What the exercise asks |
Copy the lines starting at the one containing "Input was clustered using trained cluster." and ending at the one containing "Image details: After", both included.

(Beginning of Data for processing)

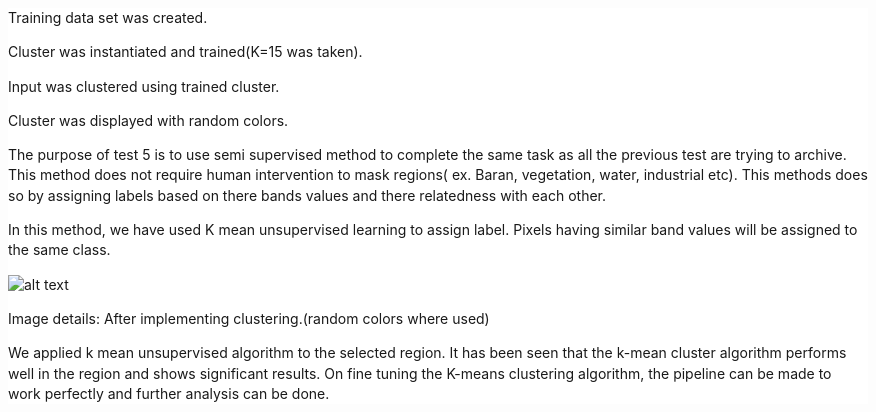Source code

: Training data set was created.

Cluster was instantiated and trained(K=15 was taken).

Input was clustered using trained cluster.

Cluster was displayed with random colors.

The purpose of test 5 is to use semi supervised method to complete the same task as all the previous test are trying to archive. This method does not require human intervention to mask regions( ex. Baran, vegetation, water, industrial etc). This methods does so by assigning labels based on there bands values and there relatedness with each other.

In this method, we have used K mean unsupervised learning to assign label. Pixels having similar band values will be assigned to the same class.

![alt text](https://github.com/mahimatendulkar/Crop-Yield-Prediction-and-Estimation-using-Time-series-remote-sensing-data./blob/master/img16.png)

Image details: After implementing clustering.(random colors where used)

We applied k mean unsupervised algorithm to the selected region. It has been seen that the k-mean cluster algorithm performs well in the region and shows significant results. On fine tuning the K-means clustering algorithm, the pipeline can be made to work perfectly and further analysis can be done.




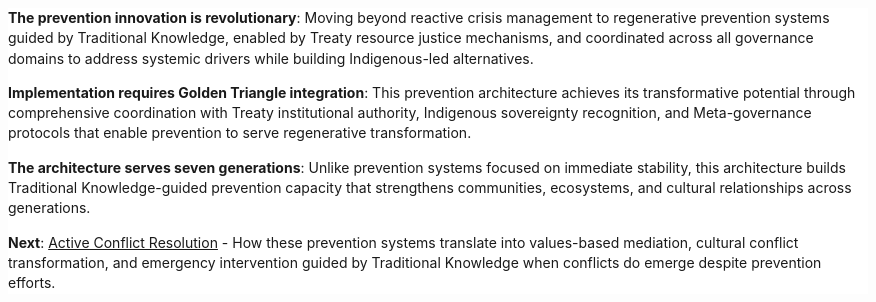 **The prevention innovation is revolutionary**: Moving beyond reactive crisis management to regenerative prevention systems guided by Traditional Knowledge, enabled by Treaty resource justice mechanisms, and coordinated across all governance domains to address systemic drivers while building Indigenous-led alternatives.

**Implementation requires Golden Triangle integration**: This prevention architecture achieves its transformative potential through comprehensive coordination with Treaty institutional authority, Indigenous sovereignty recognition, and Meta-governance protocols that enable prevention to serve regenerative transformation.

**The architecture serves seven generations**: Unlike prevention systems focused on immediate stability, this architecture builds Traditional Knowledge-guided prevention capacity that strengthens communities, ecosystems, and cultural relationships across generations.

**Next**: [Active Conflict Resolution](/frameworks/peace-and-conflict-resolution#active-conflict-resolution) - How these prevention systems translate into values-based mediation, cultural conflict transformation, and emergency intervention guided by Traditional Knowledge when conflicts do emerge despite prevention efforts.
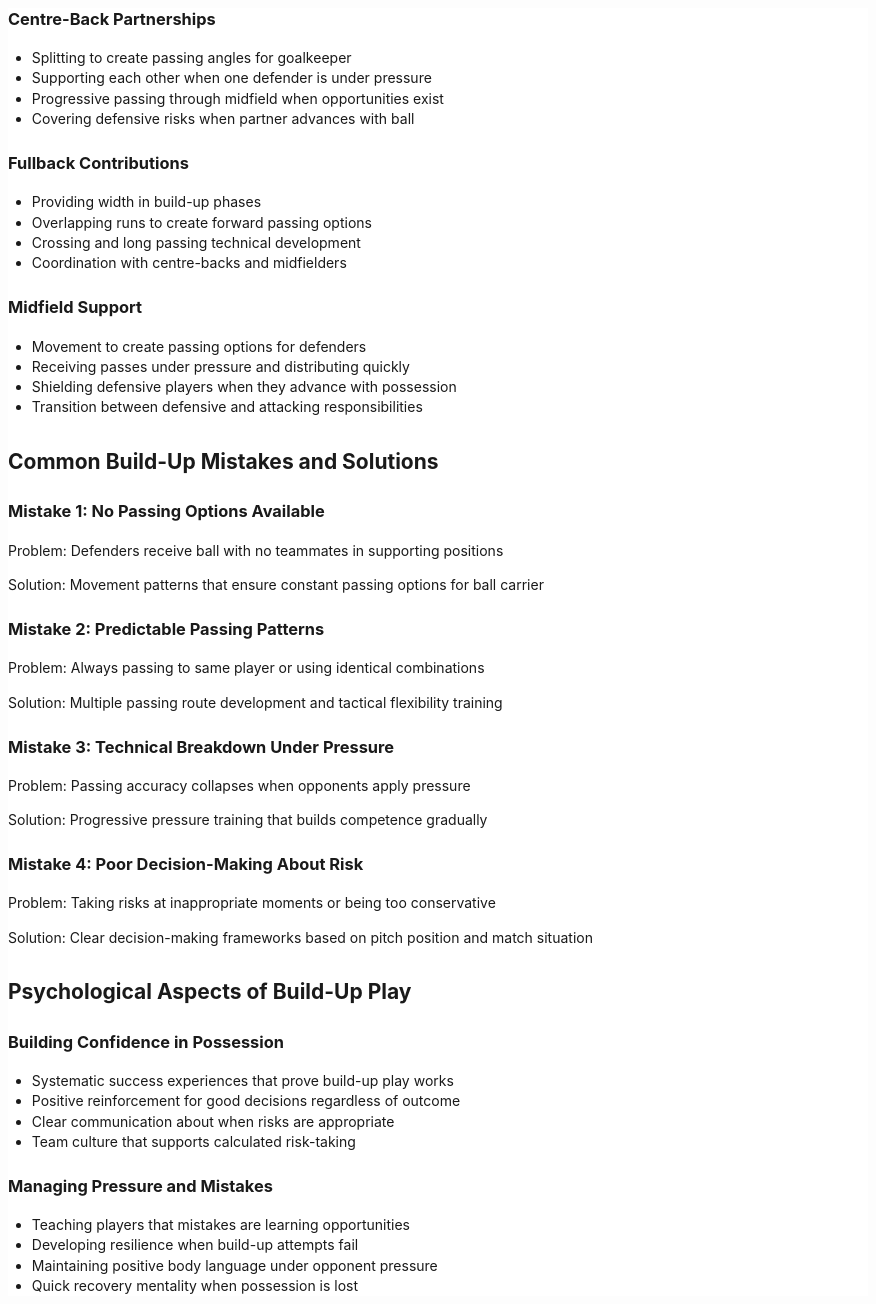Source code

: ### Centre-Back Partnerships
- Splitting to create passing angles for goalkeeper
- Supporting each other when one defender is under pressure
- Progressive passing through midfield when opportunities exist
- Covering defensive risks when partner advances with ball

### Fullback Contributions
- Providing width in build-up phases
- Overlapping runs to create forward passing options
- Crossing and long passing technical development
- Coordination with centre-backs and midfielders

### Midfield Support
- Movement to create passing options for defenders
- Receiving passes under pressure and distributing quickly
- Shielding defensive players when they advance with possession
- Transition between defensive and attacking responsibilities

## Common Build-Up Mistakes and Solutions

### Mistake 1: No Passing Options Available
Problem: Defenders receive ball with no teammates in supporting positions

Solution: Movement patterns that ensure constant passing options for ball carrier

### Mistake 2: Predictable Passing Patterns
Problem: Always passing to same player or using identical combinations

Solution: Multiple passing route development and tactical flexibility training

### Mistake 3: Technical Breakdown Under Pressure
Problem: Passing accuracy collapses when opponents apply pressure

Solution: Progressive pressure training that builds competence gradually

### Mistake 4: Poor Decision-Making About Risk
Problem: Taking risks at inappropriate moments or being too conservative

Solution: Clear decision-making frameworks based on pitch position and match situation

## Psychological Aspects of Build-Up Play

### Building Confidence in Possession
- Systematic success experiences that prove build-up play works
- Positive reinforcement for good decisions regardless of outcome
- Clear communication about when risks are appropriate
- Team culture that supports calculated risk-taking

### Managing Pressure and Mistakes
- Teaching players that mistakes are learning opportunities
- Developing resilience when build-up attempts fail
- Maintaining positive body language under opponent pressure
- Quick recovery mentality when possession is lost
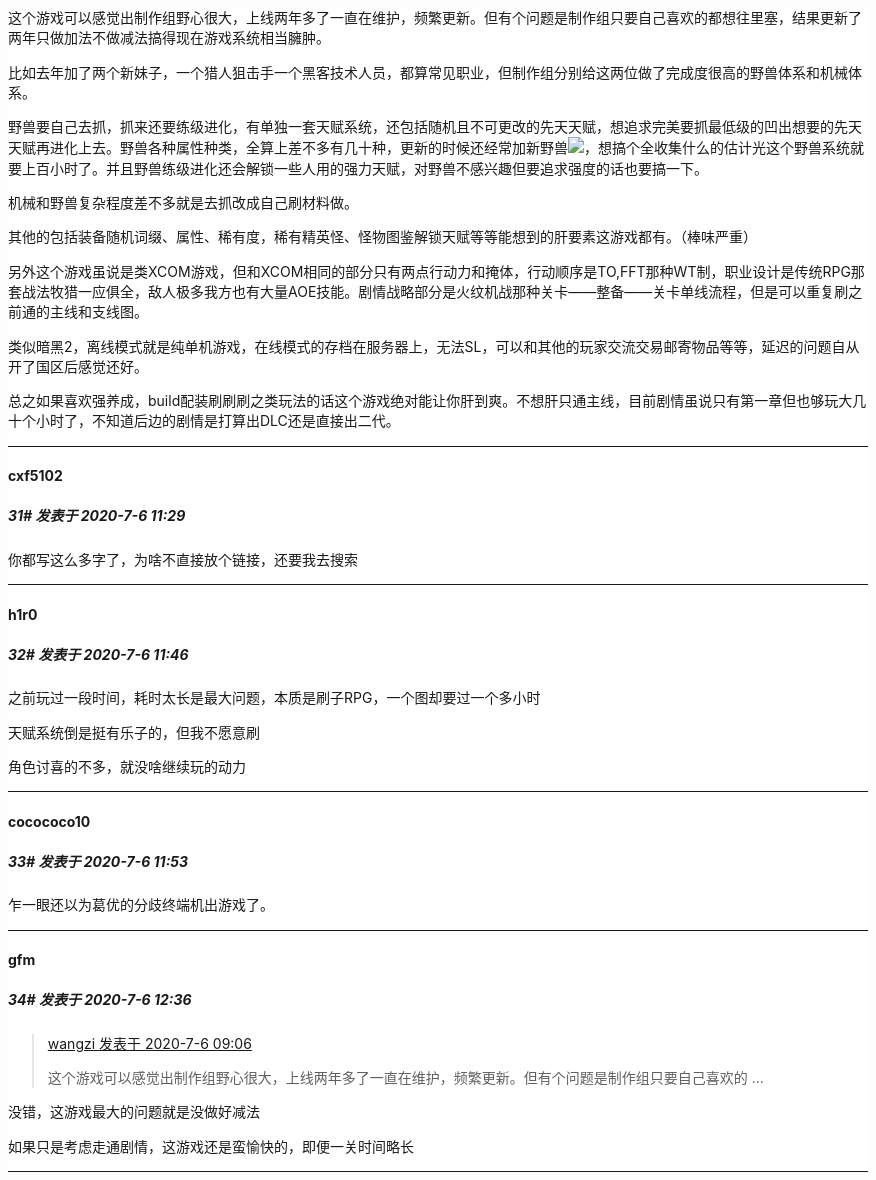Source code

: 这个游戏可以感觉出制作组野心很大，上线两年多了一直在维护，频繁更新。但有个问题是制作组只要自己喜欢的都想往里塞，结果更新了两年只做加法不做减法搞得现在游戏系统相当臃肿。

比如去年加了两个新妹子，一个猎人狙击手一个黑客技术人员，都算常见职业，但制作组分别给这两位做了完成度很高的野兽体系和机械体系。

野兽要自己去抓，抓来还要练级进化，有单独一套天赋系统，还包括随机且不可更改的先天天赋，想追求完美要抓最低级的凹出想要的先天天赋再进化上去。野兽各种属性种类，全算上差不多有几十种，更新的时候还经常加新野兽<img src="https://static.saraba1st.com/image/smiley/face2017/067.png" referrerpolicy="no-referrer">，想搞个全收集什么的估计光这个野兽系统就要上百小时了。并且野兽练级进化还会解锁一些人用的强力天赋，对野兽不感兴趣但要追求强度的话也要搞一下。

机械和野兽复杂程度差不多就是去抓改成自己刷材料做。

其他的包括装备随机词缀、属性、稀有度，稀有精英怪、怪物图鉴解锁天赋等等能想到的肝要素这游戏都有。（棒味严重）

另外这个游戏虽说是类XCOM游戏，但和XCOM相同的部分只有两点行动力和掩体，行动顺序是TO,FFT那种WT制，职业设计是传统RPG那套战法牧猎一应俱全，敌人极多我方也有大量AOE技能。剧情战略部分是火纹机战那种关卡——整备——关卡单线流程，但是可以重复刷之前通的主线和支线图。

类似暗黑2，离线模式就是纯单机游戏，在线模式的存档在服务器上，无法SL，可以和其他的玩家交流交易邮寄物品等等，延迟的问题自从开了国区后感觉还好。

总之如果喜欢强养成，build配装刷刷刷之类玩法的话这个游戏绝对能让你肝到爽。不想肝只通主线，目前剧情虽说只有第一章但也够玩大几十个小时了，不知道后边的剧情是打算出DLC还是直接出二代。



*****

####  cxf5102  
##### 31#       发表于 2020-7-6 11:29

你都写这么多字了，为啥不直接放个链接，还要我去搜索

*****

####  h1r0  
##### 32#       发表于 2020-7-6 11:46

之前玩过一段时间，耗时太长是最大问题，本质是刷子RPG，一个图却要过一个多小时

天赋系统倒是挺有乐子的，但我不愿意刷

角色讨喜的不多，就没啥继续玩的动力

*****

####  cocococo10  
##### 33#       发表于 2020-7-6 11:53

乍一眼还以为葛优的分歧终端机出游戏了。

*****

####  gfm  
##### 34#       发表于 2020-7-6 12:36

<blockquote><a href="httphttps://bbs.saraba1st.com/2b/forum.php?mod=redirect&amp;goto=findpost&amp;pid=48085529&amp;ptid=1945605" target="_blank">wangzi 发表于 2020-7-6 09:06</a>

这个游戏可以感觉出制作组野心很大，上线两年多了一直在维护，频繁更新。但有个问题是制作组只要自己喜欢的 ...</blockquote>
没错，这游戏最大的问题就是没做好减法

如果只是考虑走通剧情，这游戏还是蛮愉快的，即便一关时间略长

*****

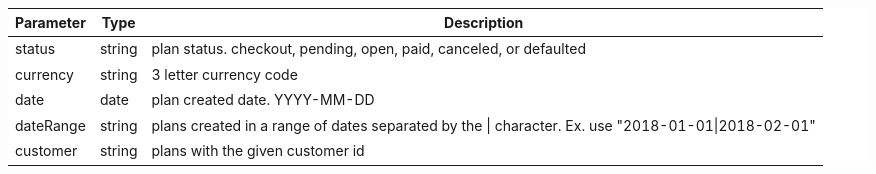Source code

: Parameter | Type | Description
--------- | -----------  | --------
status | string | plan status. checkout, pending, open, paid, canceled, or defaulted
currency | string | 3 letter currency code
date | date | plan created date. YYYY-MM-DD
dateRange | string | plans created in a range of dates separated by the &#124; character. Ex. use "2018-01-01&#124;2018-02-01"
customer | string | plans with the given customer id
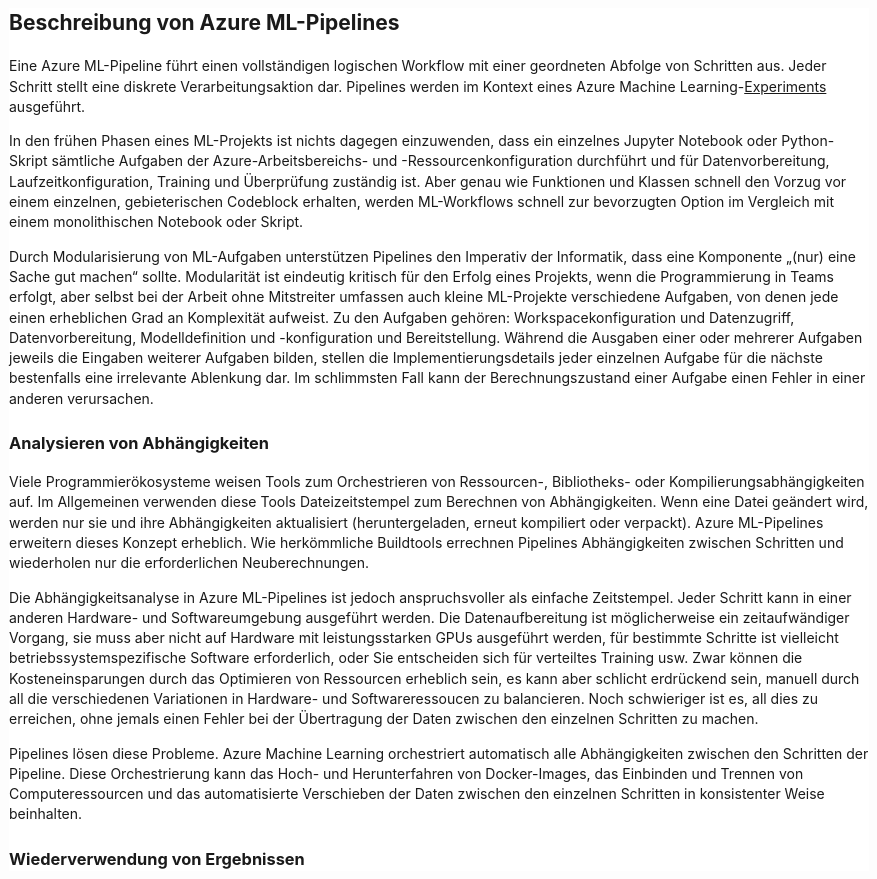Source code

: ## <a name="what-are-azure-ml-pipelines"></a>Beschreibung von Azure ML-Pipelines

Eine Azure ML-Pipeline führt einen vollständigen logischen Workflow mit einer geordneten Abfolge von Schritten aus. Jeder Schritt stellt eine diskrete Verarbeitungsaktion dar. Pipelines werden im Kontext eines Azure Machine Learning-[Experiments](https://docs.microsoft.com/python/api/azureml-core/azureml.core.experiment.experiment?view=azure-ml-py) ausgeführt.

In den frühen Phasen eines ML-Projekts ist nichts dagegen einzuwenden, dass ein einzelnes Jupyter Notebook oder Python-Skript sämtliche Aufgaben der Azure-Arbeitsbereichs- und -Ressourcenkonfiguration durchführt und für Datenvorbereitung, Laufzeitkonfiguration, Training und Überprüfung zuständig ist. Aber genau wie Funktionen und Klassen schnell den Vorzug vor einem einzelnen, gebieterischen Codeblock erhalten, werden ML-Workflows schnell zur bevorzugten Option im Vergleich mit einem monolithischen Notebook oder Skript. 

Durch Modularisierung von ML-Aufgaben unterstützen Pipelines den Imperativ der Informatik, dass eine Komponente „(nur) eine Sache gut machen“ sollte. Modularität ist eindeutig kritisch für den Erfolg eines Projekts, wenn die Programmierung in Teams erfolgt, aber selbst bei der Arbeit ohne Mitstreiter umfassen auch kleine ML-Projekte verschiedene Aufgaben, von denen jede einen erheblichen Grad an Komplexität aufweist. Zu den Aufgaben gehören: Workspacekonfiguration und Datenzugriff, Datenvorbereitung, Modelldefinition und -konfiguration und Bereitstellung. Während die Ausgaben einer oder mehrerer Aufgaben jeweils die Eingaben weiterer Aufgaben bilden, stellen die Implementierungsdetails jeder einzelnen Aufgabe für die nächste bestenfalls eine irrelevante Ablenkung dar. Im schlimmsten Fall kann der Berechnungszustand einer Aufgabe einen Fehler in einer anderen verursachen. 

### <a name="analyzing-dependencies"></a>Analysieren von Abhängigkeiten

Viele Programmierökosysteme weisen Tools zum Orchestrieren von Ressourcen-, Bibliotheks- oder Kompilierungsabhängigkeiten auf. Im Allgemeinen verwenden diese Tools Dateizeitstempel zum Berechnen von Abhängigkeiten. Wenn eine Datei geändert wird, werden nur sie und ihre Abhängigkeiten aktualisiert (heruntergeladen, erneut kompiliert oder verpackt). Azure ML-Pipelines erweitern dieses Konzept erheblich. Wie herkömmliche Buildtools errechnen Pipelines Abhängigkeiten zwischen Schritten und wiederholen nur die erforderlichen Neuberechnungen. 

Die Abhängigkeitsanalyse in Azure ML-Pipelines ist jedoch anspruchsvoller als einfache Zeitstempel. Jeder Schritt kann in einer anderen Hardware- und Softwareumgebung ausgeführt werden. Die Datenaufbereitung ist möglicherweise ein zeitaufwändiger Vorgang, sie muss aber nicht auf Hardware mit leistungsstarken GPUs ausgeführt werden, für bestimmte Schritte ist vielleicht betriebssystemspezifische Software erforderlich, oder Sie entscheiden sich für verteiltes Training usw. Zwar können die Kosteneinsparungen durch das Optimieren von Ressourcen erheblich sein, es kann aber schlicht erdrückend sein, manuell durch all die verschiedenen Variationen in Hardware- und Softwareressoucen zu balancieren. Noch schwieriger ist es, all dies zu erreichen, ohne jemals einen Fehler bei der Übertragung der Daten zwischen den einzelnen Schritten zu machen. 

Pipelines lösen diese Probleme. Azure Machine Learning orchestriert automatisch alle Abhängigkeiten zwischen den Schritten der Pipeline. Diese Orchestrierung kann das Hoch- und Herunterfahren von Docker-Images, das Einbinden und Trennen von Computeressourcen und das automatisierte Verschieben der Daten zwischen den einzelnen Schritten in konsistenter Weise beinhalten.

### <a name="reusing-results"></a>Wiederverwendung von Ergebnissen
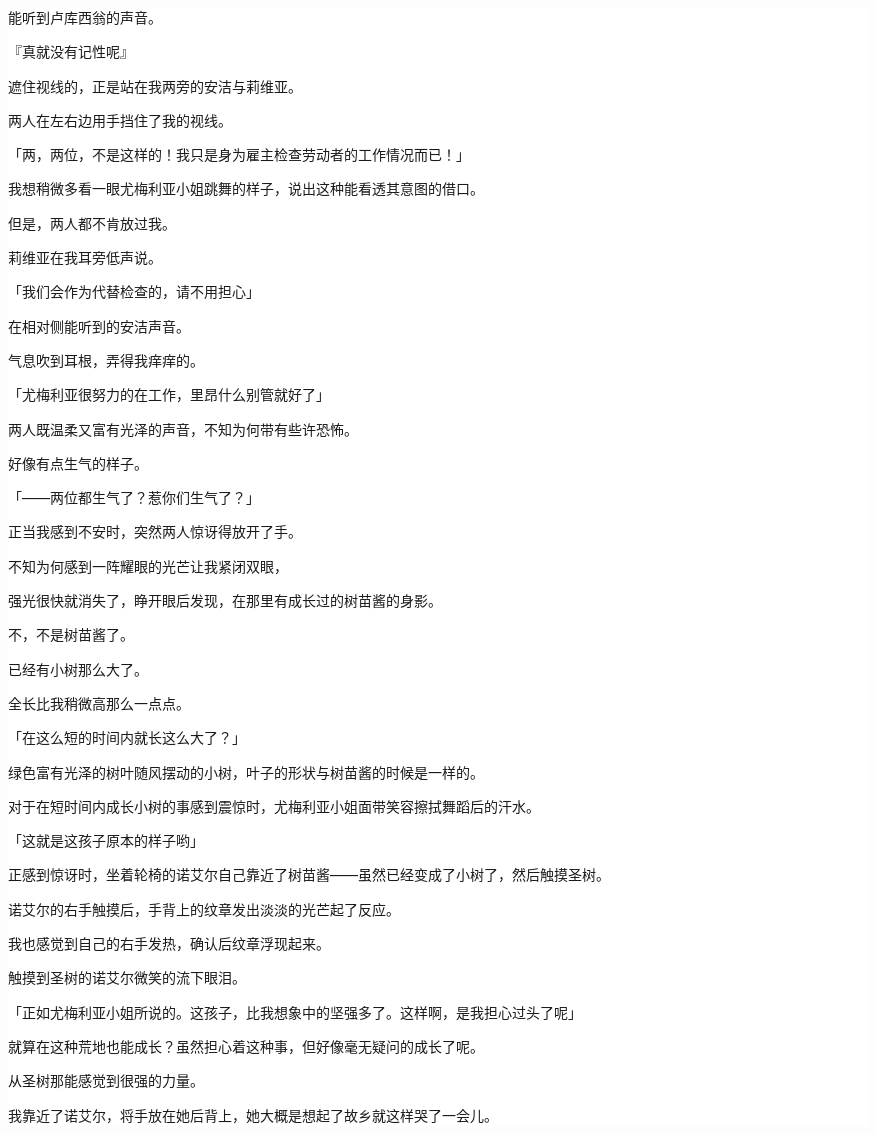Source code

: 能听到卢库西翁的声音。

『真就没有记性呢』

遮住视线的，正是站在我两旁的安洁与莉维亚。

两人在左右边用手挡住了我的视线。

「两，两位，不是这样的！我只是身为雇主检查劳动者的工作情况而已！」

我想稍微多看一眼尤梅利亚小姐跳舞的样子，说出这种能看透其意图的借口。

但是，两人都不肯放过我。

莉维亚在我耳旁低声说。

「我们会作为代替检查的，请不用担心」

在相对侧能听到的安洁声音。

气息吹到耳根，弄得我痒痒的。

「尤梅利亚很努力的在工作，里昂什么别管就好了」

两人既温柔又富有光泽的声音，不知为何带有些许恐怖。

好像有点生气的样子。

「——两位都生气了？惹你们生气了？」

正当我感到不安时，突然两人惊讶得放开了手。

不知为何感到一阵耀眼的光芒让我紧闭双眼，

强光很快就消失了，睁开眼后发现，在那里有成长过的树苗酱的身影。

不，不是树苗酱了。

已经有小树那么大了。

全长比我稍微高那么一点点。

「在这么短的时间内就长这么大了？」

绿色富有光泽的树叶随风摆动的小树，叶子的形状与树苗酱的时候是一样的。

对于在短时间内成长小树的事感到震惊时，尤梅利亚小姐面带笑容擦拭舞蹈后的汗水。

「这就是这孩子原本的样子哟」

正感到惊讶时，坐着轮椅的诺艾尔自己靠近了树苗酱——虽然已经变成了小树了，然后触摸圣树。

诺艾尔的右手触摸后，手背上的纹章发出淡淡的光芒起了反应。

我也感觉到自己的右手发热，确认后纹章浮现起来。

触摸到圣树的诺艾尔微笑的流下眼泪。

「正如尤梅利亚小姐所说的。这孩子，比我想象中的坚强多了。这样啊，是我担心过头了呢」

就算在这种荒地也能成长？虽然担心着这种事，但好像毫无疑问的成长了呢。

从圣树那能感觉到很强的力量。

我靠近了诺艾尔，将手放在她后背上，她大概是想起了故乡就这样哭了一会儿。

(End of Data for processing)

Solved problem |
Input was clustered using trained cluster.

Cluster was displayed with random colors.

The purpose of test 5 is to use semi supervised method to complete the same task as all the previous test are trying to archive. This method does not require human intervention to mask regions( ex. Baran, vegetation, water, industrial etc). This methods does so by assigning labels based on there bands values and there relatedness with each other.

In this method, we have used K mean unsupervised learning to assign label. Pixels having similar band values will be assigned to the same class.

![alt text](https://github.com/mahimatendulkar/Crop-Yield-Prediction-and-Estimation-using-Time-series-remote-sensing-data./blob/master/img16.png)

Image details: After implementing clustering.(random colors where used)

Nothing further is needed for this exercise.